After all, securing everything to the same degree means it can be difficult if not impossible to distinguish which security alerts or potential threats are high priority problems and which may be of lesser importance. Essentially, you would stretch your cybersecurity too widely and too thin; focusing on everything at once means actually focusing on nothing all the time.
Instead, you should invest your cybersecurity budget to improve your visibility and thereby find the parts of your network needing the most protection. Visibility truly is an underappreciated aspect of InfoSec. With the proliferation of mobile devices connecting to enterprise networks with the advent of BYOD culture, the continual creation of new databases, and the growth of the Internet of Things (IoT), whole digital assets might go missing from your detection capabilities. Security holes might be left open and unquestioned.
Visibility isn’t an abstract goal. It is essential to understanding the full extent of what your network constitutes, what high-value databases it contains, and where you need to enforce the strongest levels of surveillance. Make sure your cybersecurity budget reflects those priorities.
Invest in Upgrading
Does your enterprise still use a legacy solution for its security analytics, SIEM, or endpoint security? It’s time to stop that.
Enterprises will often get stuck in a common logic loop: “Our current cybersecurity solution has worked in the past. Therefore it should be fine now.” It’s a frustratingly simple trap to fall into, and an understandable one. However, it is a trap.

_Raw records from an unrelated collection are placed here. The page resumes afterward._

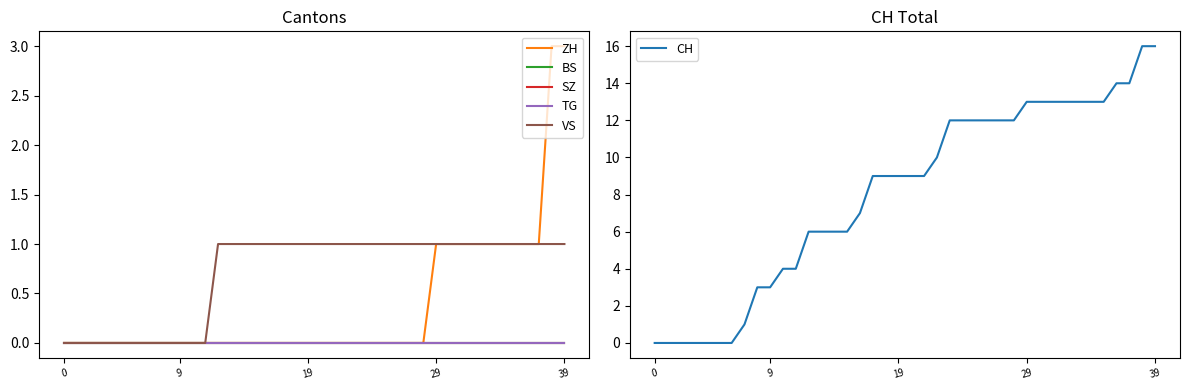

Does the chart have visible grid lines?

No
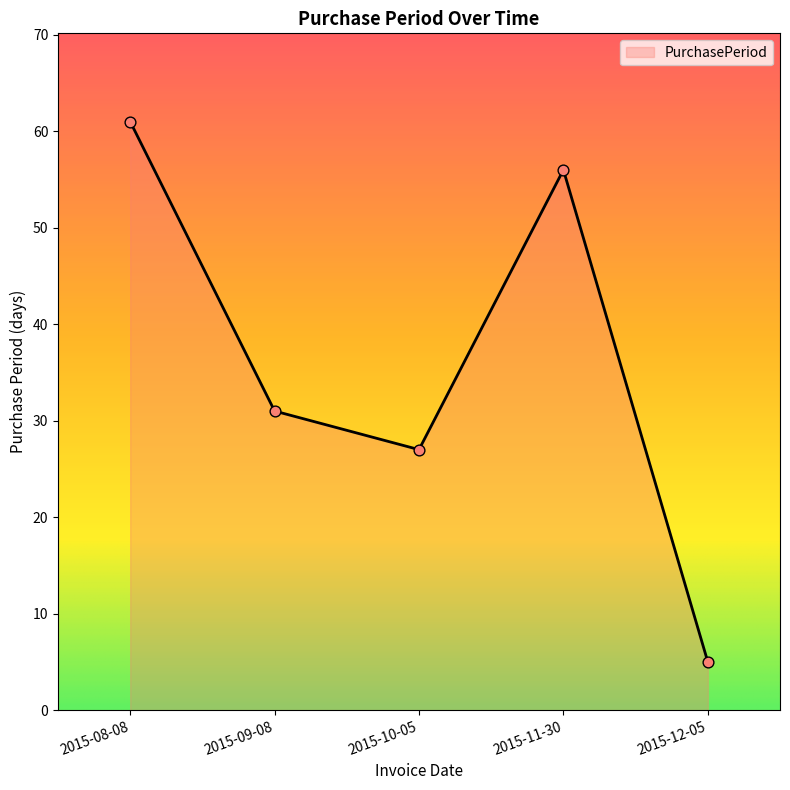

Which has a higher value, 2015-09-08 or 2015-08-08?

2015-08-08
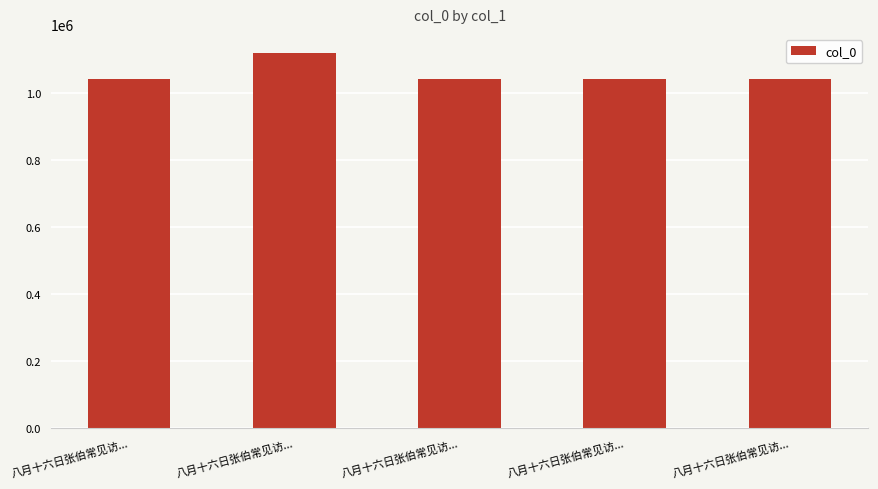

Are the bars horizontal?

No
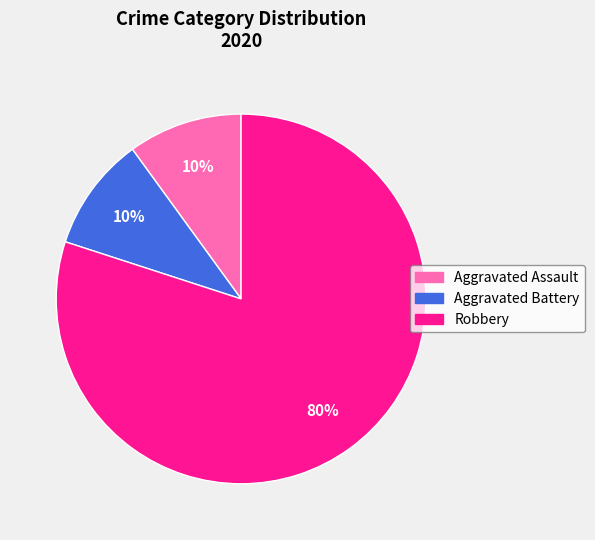

Approximately how many times larger is the value at Aggravated Battery compared to Robbery?

0.1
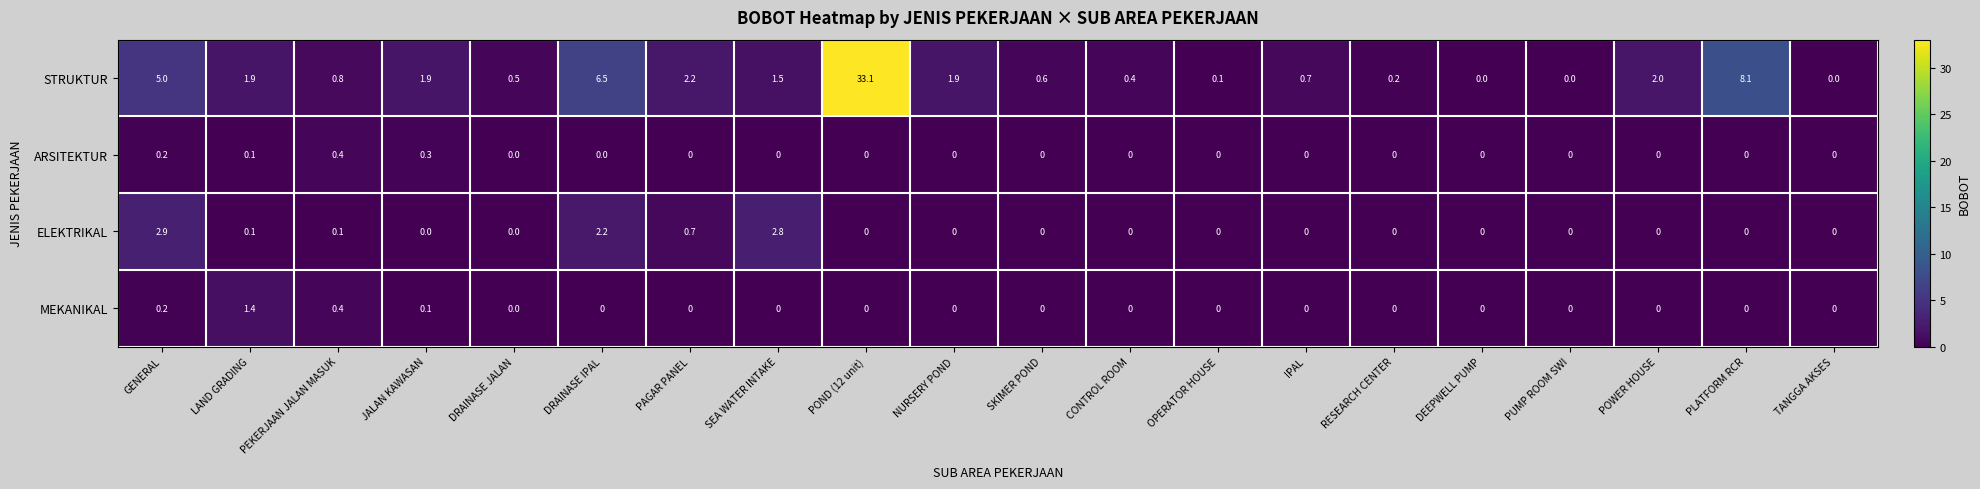

The STRUKTUR series shows 1.8 at DRAINASE IPAL. True or false?

False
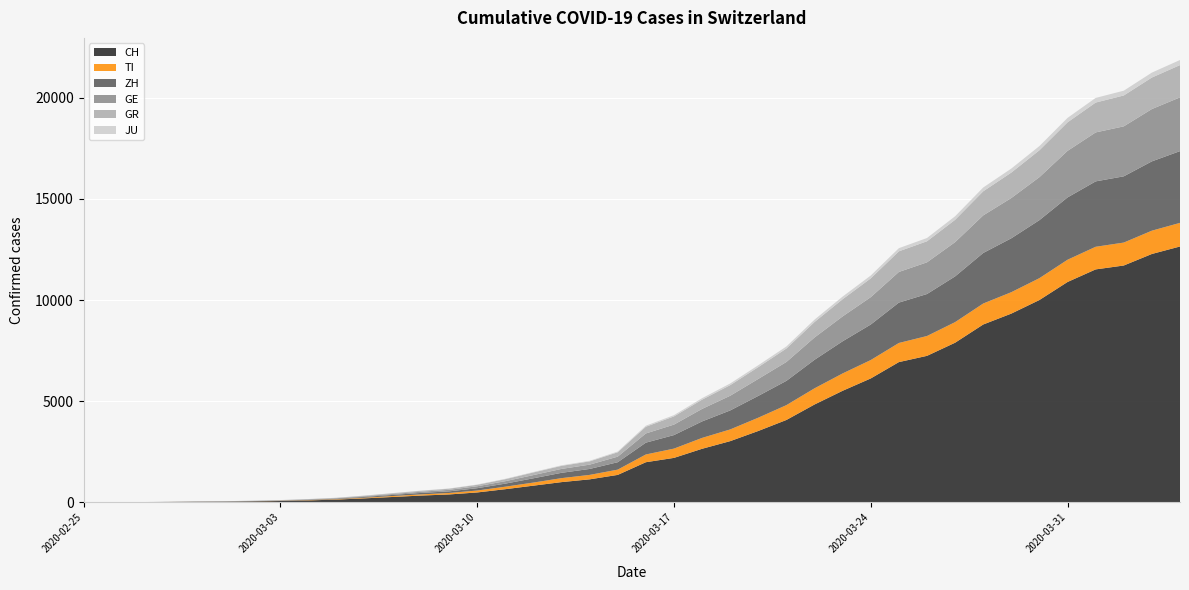

Reading right to left, extract all data points from this chart.

CH: 12652	12282	11712	11519	10897	10006	9334	8795	7894	7245	6936	6128	5518	4840	4075	3531	3028	2650	2200	1986	1359	1139	1002	827	652	491	392	337	268	200	139	98	69	49	35	29	19	8	4	0
TI: 1168	1152	1134	1119	1100	1081	1059	1037	1018	981	946	910	858	800	734	657	579	538	459	383	261	220	197	153	124	96	73	58	46	30	21	15	8	4	2	2	1	1	1	0
ZH: 3547	3427	3275	3233	3081	2869	2665	2499	2261	2076	1996	1756	1590	1410	1200	1077	939	815	669	584	366	294	263	211	151	114	80	72	56	40	25	19	13	10	7	6	2	2	0	0
GE: 2658	2587	2471	2421	2302	2125	1990	1858	1694	1567	1515	1353	1230	1103	934	840	726	619	518	455	276	213	193	159	121	96	76	60	44	35	22	16	13	10	9	8	4	1	1	0
GR: 1596	1558	1527	1476	1411	1329	1259	1191	1104	1041	1020	928	850	765	665	584	524	457	405	332	217	161	151	130	99	72	56	46	38	28	19	15	10	9	6	6	6	2	2	0
JU: 251	244	236	230	219	208	198	188	174	161	155	142	130	118	102	93	83	73	62	51	35	29	26	22	18	14	11	9	8	6	4	3	2	1	1	1	1	1	0	0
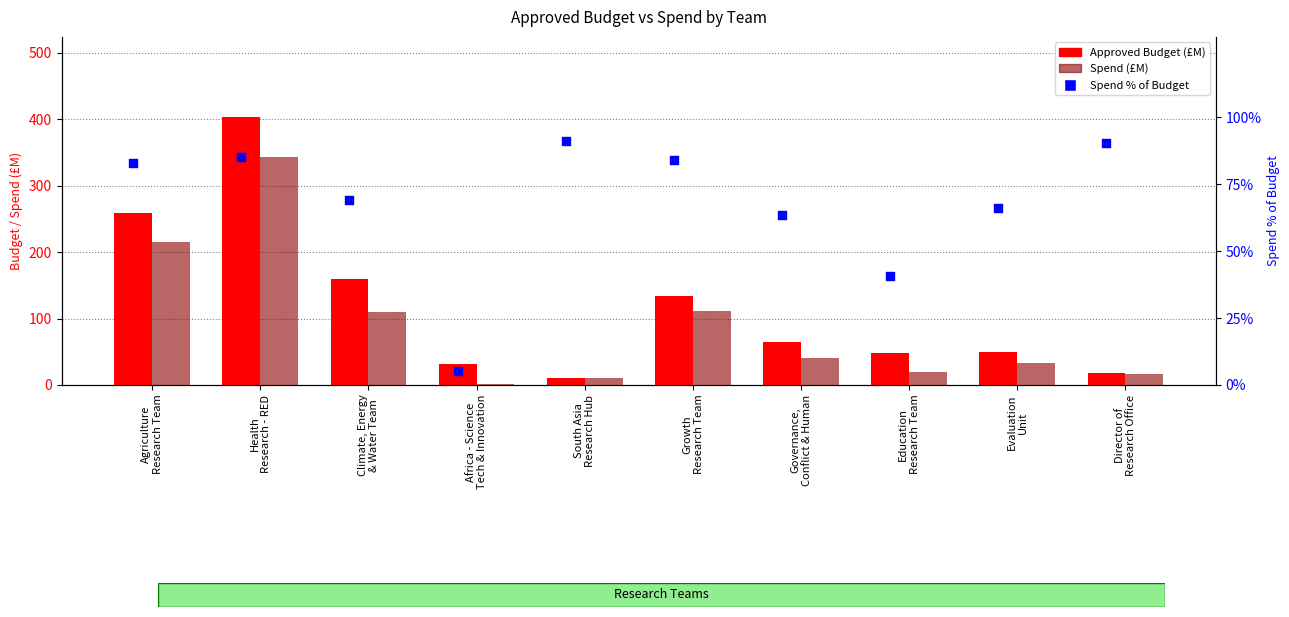

Which series has the largest total across all categories?

Approved Budget (£M)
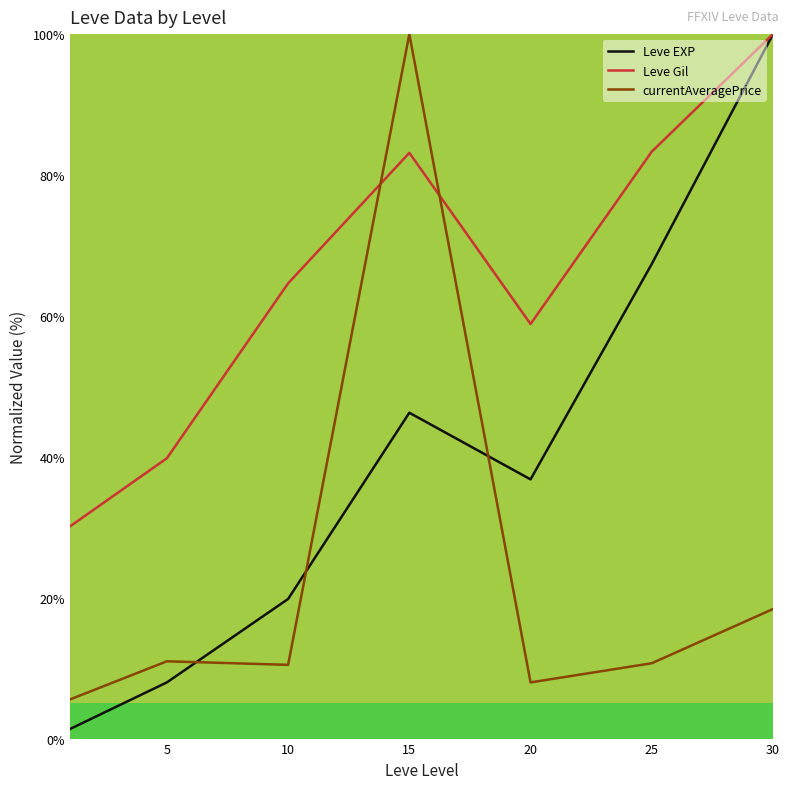

What is the maximum value shown in the chart?

100.0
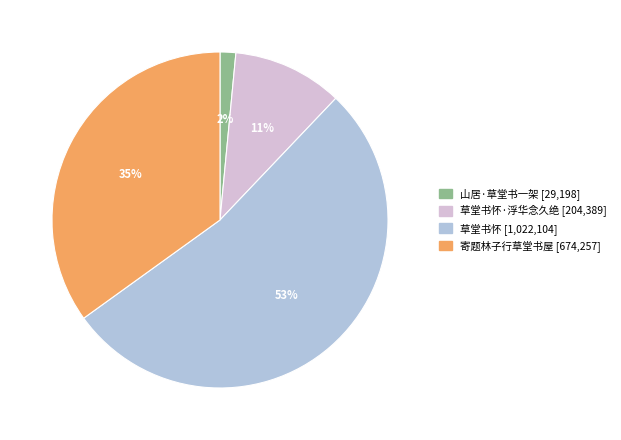

Is there any slice that represents more than half of the pie?

Yes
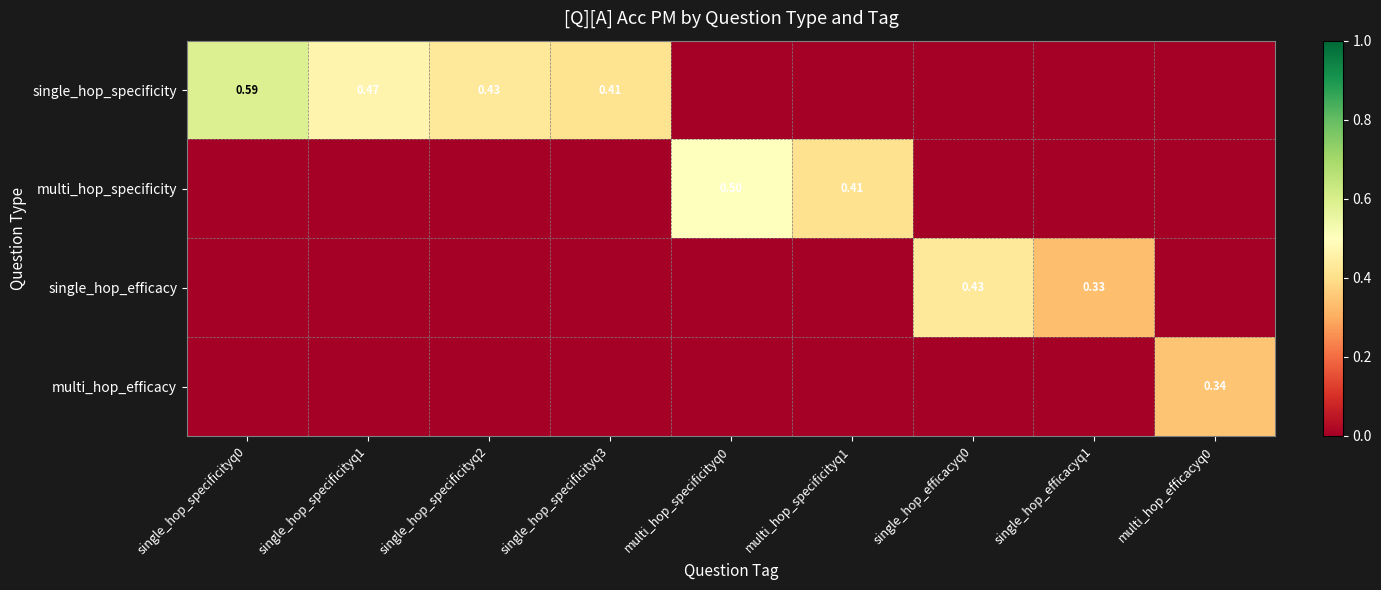

Count the number of categories in the chart.

9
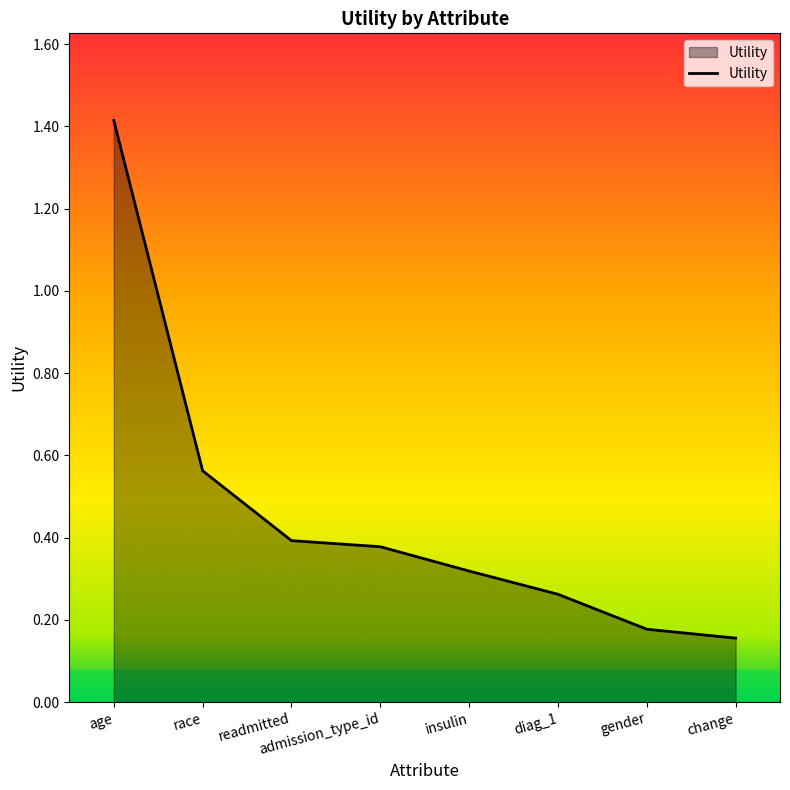

What position from the right is admission_type_id?

5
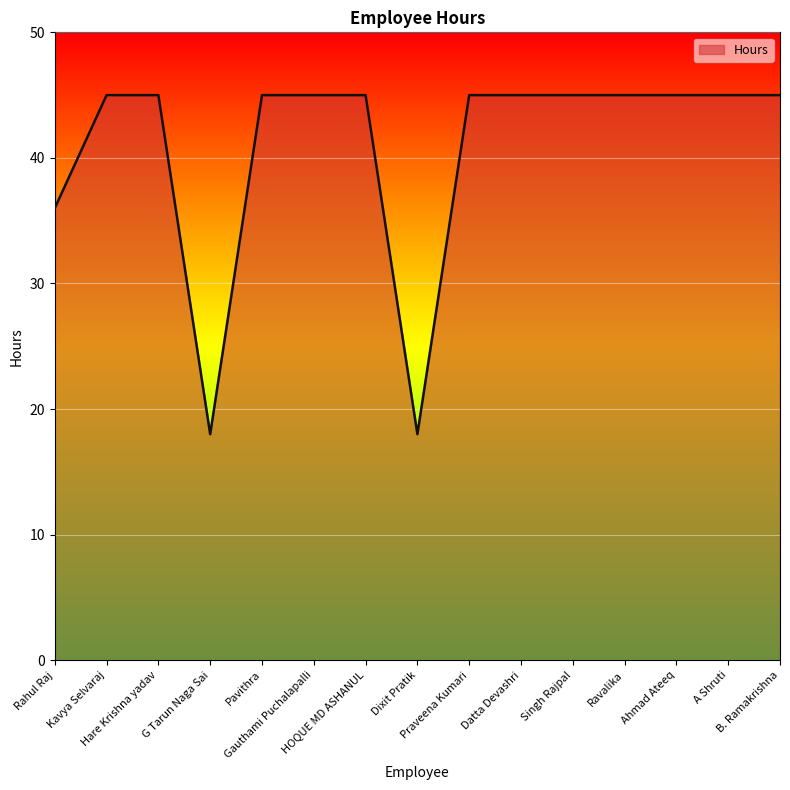

How many lines are shown in the chart?

1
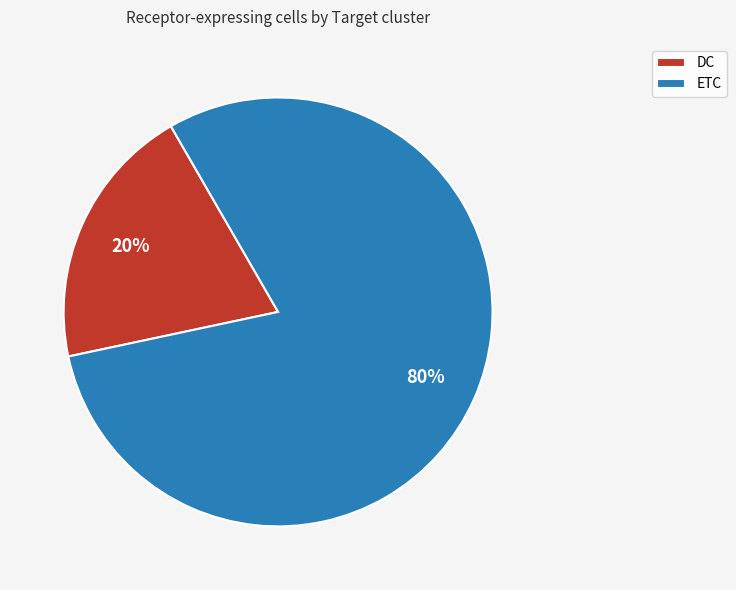

Combined, do ETC and DC account for over 50%?

Yes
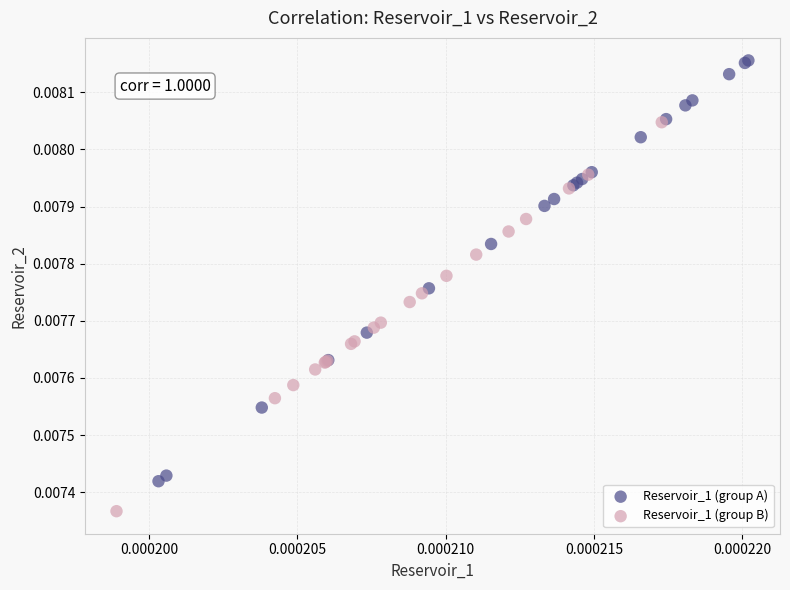

What are all the series names shown in the legend?

Reservoir_1 (group A), Reservoir_1 (group B)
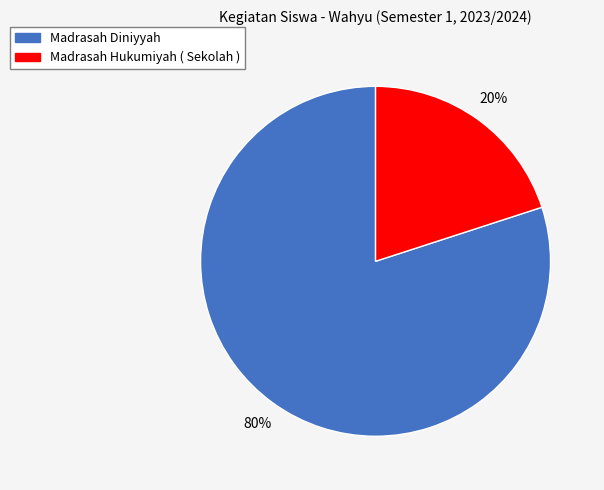

Between Madrasah Diniyyah and Madrasah Hukumiyah ( Sekolah ), which is larger?

Madrasah Diniyyah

If you plan to invest your cybersecurity budget properly, you need to seriously examine your legacy cybersecurity solution. Is it still holding up to modern threats such as fileless malware, social engineering, or erroneous login attempts? Can it be updated? Is it still being supported by the solution provider, or has it been left by the wayside?
Purchasing new technology with your cybersecurity budget without critically examining your own current cybersecurity platform is a recipe for disaster. Legacy solutions may create integration issues with other solutions, leading to optimization failures and possible security holes. If severely outdated, legacy solutions might become their own security holes.
Look to answer the critical questions about your legacy solution, and see if it is time for an upgrade or a replacement. In order to facilitate these questions, examine your enterprise—its industry, its size, and the digital threats it is likely to face as a result. Make sure you have the right solution to protect your enterprise specifically. Otherwise, it may be time to invest your cybersecurity budget in finding a solution that does fit.
Invest in Detection
Studies show enterprise decision-makers still believe investing in their IT perimeter and in preventative measures is the right course of action. Many still believe malware is the ultimate threat to their enterprise’s security as it was in the earliest days of cybersecurity.
That isn’t to say malware isn’t a threat. However, it isn’t the threat it once was, and the enterprise IT perimeter is far more porous than it once was. The cybersecurity paradigm is changing appropriately from a prevention model to a detection model. When you begin to invest your cybersecurity budget, ensure your investment follows this new model. Invest in threat intelligence, security alerts, security event correlation, and investigative tools.
The results may surprise you. And unlike so many other surprises in cybersecurity, this will be a pleasant surprise.